▸ TEXT BLOCK
|---|

The president of the Ontario Public Service Employees Union, Smokey Thomas said he's afraid that the Canadore Board of Governors will try and bury an investigator's report into misconduct at the college unless a copy is made available to the union which represents teachers and support workers there.
Thomas has demanded, in a letter to Canadore College's Board of Directors and President George Burton that "It's time to get serious about healing Canadore's workplace culture,"
"We wrote that because we want a copy of that report. We want to make sure they don't just sweep it under the rug or make it less than it is," Thomas told BayToday in a phone interview Wednesday.
"They have not committed to giving us a copy of the report," he said. "I don't want to know names and that, but we want to know what the recommendations are and if there are any findings because there are things that need to be resolved out of this. I wrote ahead of time because they are not really forthcoming with information."
That report is expected to be delivered to the Board's executive committee tomorrow.
Thomas says his request wasn't well-received by Canadore President George Burton.
In a letter, Burton told Thomas, " your statements are inflammatory and insensitive," and "not based on facts."

|---|

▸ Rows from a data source

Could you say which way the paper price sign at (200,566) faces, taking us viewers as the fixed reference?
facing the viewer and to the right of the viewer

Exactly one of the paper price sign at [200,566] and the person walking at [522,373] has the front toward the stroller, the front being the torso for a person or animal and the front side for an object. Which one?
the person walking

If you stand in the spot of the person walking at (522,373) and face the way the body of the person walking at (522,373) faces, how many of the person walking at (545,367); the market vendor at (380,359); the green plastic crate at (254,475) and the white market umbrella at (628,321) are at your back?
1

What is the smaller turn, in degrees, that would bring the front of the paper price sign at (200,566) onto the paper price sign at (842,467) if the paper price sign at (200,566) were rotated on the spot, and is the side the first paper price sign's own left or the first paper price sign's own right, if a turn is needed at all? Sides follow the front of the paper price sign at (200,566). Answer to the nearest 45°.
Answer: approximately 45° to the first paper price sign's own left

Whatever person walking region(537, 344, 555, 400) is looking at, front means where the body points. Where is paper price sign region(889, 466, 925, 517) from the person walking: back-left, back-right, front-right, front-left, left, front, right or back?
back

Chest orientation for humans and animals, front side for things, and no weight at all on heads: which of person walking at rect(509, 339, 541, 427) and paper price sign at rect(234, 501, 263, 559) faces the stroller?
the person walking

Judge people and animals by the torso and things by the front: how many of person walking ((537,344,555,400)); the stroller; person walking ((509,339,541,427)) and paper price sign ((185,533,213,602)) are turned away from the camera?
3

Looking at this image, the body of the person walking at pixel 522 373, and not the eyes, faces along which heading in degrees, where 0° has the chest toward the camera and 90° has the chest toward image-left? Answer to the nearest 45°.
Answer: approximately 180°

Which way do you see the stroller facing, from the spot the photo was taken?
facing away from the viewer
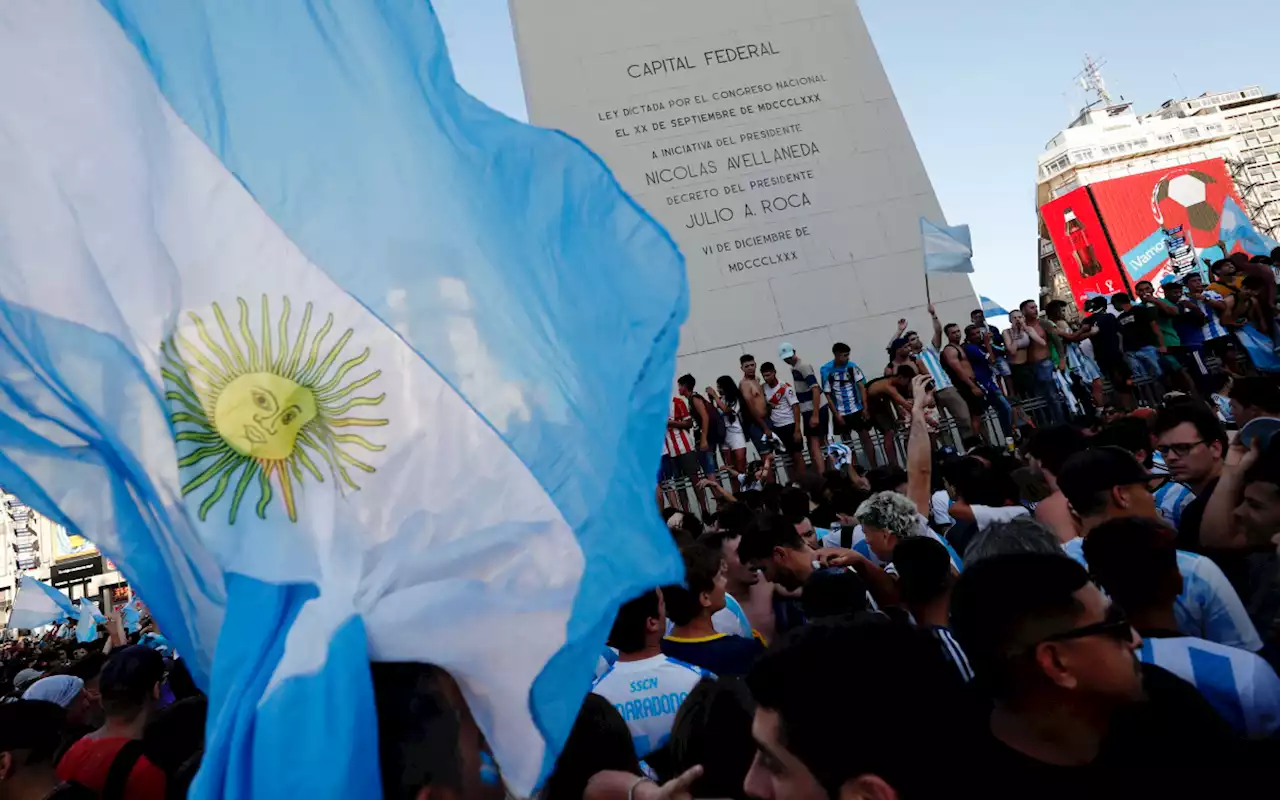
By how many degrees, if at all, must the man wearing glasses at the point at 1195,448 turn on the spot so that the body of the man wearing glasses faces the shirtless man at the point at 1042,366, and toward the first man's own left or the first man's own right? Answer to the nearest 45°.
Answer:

|---|

▸ USING THE INFORMATION
• 1. How would you render this sentence from the Canadore College article in French: "Thomas says his request wasn't well-received by Canadore President George Burton."?
• 2. Could you pick up the Canadore College article after its final sentence and write the next few paragraphs?
These rows have nothing to do with the Canadore College article.

▸ RESPONSES
• 1. Thomas affirme que sa demande n'a pas été bien accueillie par le président de Canadore, George Burton.

• 2.
Burton continues, "Last year allegations about the culture at Canadore, primarily directed at our staff, were brought to management as the result of the Human Rights Tribunal Of Ontario complaint by a fixed-term contract employee who was unsuccessful in obtaining a regular full-time job through an open competition. To ensure that all the members of the Canadore College community have had the opportunity to have their voices heard, in a protected environment and to determine the extent of these issues and how we might best address them, we retained an independent third-party investigator."
Burton told Thomas that once the report is received "it will be reviewed."
BayToday has made repeated attempts to contact Burton and Board Chair Bob Nicholls but calls have not been returned.
A statement from the college said only, "It is not Canadore’s practice to share publicly, correspondence addressed to the president or board chair.”
Thomas says he's not prepared to back down if the report isn't made available.
"I'll go to the government and say, 'Look, it's a taxpayer-funded organization that's represented by OPSEU" and put political pressure on them and start filing policy grievances. But I'm hoping they sit down with the workers and the union local and say 'We finally admit we have problems and some are particular managers but some is the culture of the place,'" said Thomas.
"It took a lot for the people to come forward and they were very worried about coming forward. There were a lot of concerns about retaliation and reprisals. It's not a healthy work environment.
"I'm a big believer in restorative justice. I'm never averse to mediation to try and make things better. But it's up to the people involved."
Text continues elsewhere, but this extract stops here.